:: TUGAS DAN LATIHAN ::
1 > Tuliskan setiap nilai bersatuan milyar yang disebut dalam kutipan tentang kinerja BRM di bawah, masing-masing satu kali dan sesuai urutan kemunculannya.
2 > Lanjutkan kutipan tentang kinerja keuangan BRM di bawah, mulai setelah kalimat terakhirnya.

:: KUTIPAN ::
__________

Karena BRM baru diakuisisi BUMI pada 2009, maka kinerja perusahaan pada 2007 dan 2008 tidak perlu kita perhatikan. Dan karena mayoritas anak-anak usaha BUMI yang ditempatkan dibawah BRM masih belum berproduksi (kebanyakan merupakan proyek tambang yang masih dalam tahap eksplorasi), maka BRM belum menghasilkan pendapatan yang besar setelah diakuisisi. Pada 2009, BRM mencatat penjualan 18 milyar dan laba bersihnya nol (tepatnya minus 209 juta alias rugi). Pada 1H10, setelah dilakukan konsolidasi anak usaha, penjualan BRM naik menjadi 63 milyar, dan laba bersihnya melejit menjadi 175 milyar. Wah, kok laba bersihnya bisa lebih besar dari penjualannya? Well, itu berkat pendapatan dari perusahaan asosiasi (hasil dari konsolidasi tadi) senilai 768 milyar, yang otomatis mengimbangi beban bunga utang sebesar 529 milyar. Alhasil, didapatlah laba bersih 175 milyar.

__________

:: DATA YANG DITAMPILKAN ::
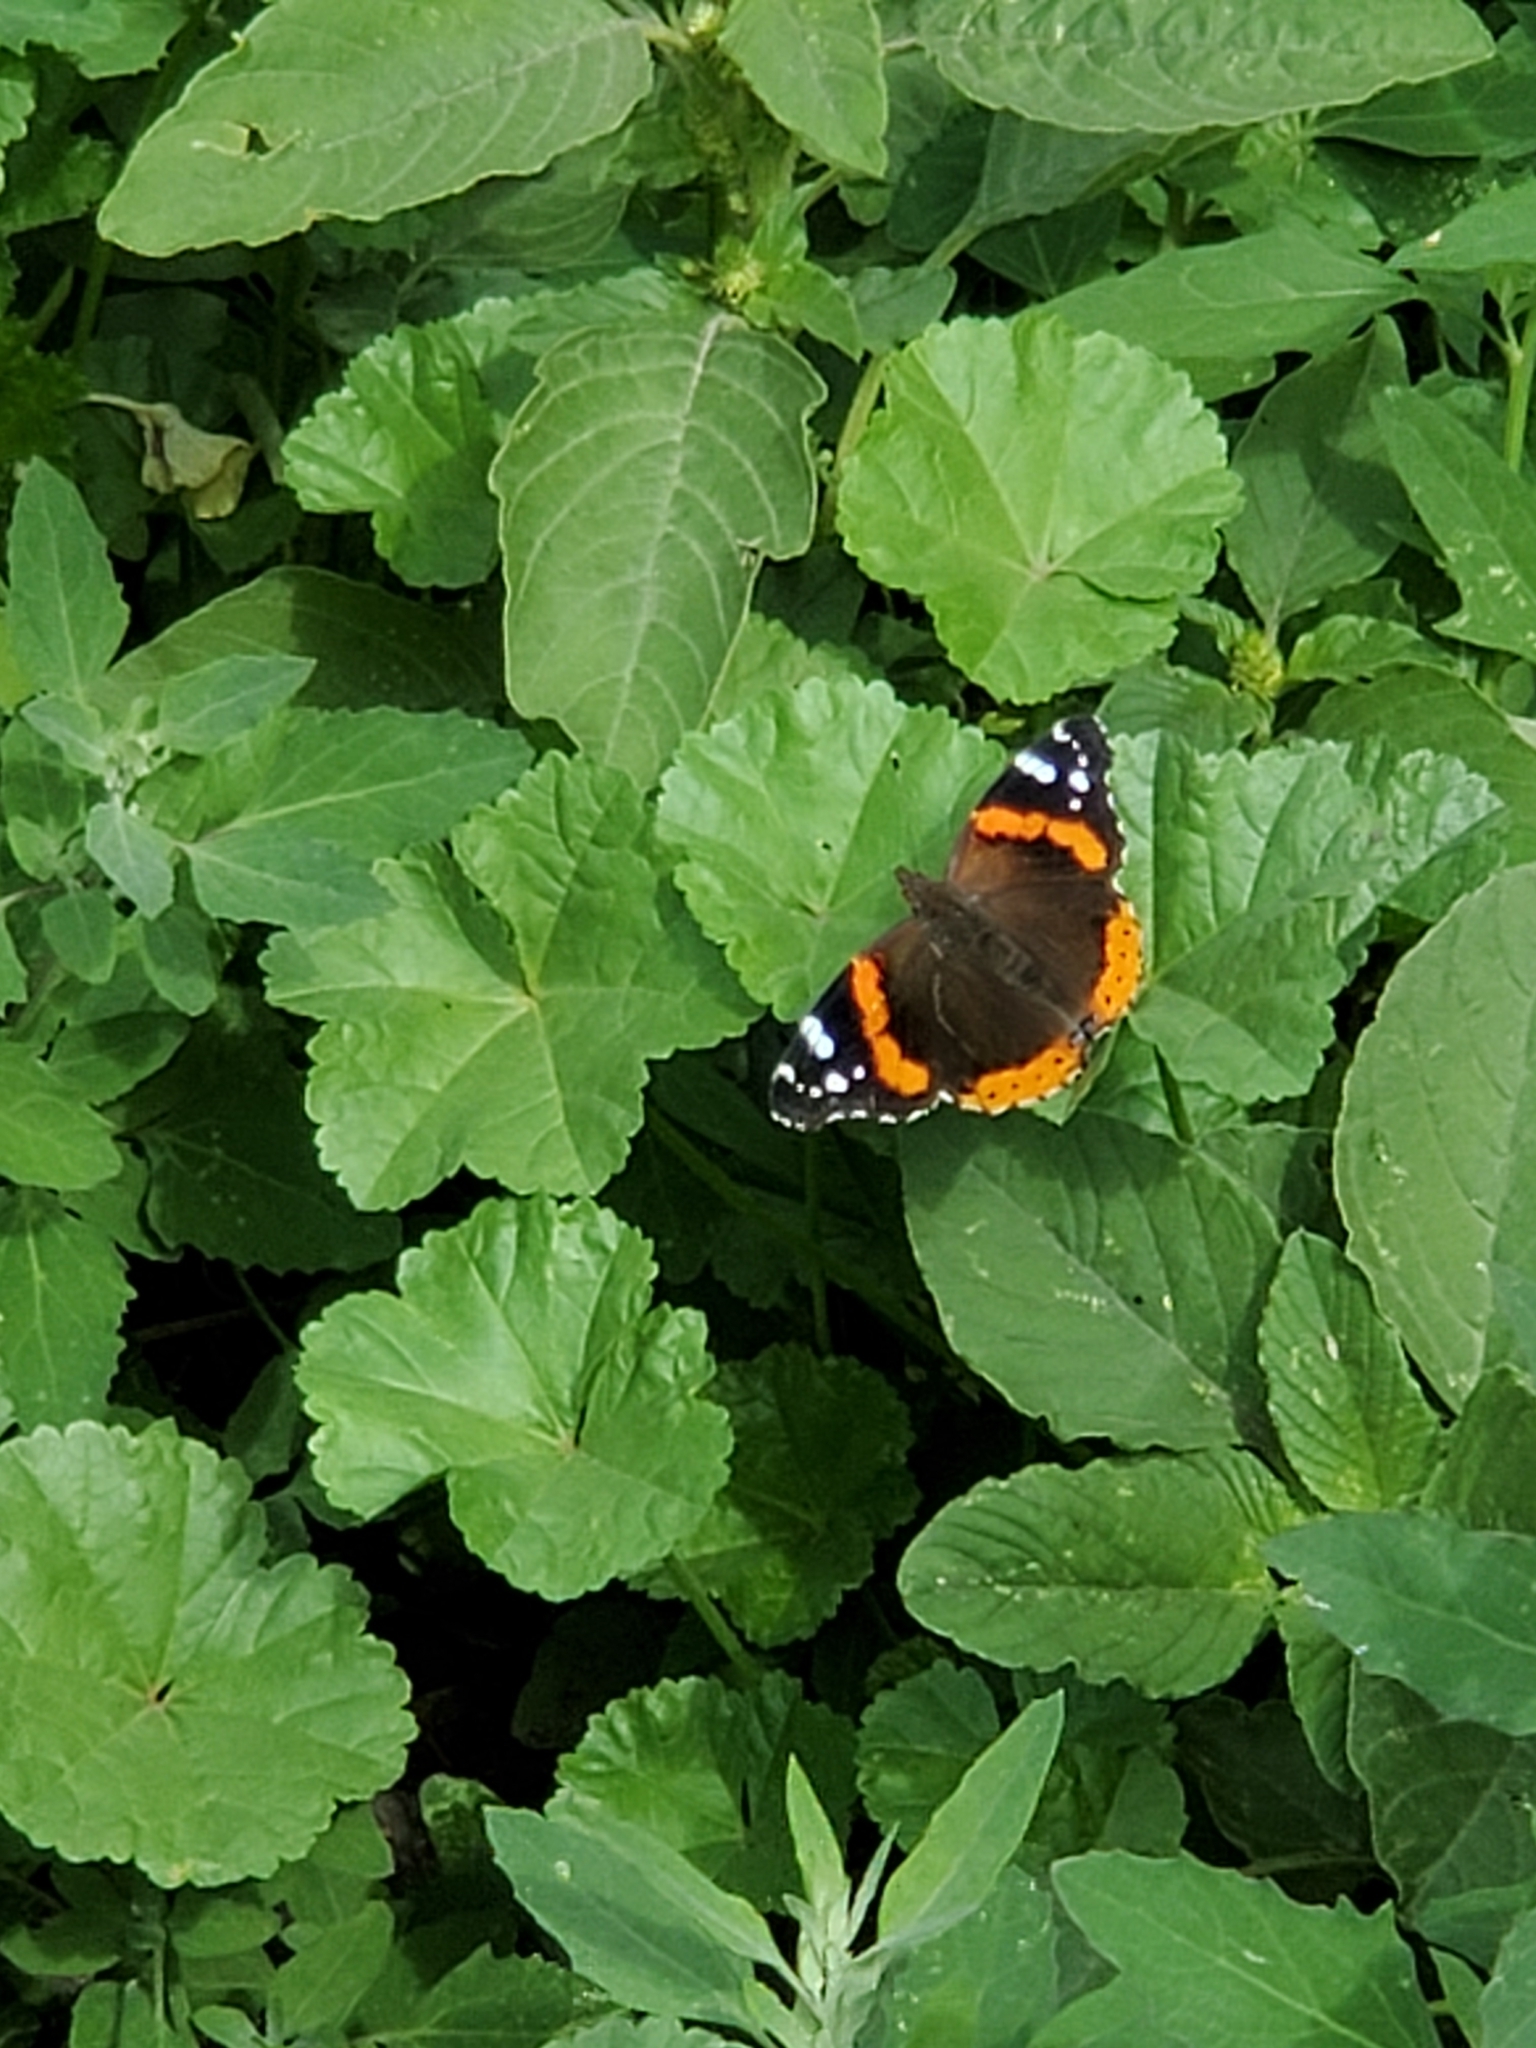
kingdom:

__________

:: JAWABAN PER TUGAS ::
1 > 18 milyar, 63 milyar, 175 milyar, 768 milyar, 529 milyar

2 >
Mirip seperti Agung Podomoro Land yang pendapatannya sangat kecil karena banyak proyek propertinya yang belum kelar dibangun, BRM pun demikian. Kedepannya, BRM berpotensi mencatat kenaikan pendapatan yang signifikan jika beberapa proyek tambangnya selesai dieksplorasi dan mulai berproduksi, terutama produksi emas dari PT Newmont. Sebab biar bagaimanapun, permintaan dunia akan berbagai logam seperti emas, perak, tembaga, timah, dll tidak akan pernah habis. Namun catat: karena banyak dari akuisisi tambang tersebut menggunakan utang, maka beban bunga utang yang ditanggung BRM juga akan besar, sehingga berpotensi ‘menghabisi’ laba bersihnya.

Jadi meski BRM ini sebenarnya punya potensi yang cukup baik di masa depan, tapi ‘masa depan’ yang dimaksud disini masih lama, sekitar 4 – 5 tahun lagi dari sekarang. Hal itu karena proyek-proyek tambang milik BRM tambang membutuhkan waktu yang lama untuk dieksplorasi, sebelum kemudian mulai berproduksi. That’s why utang-utang BUMI yang digunakan untuk akuisisi banyak perusahaan tambang pada 2009 – 2010 berstatus utang jangka panjang. BRM baru akan bisa menjadi perusahaan yang menghasilkan laba bersih dalam jumlah besar, setelah nilai penjualan dari hasil produksinya cukup untuk membayar lunas utang-utang jangka panjang tersebut.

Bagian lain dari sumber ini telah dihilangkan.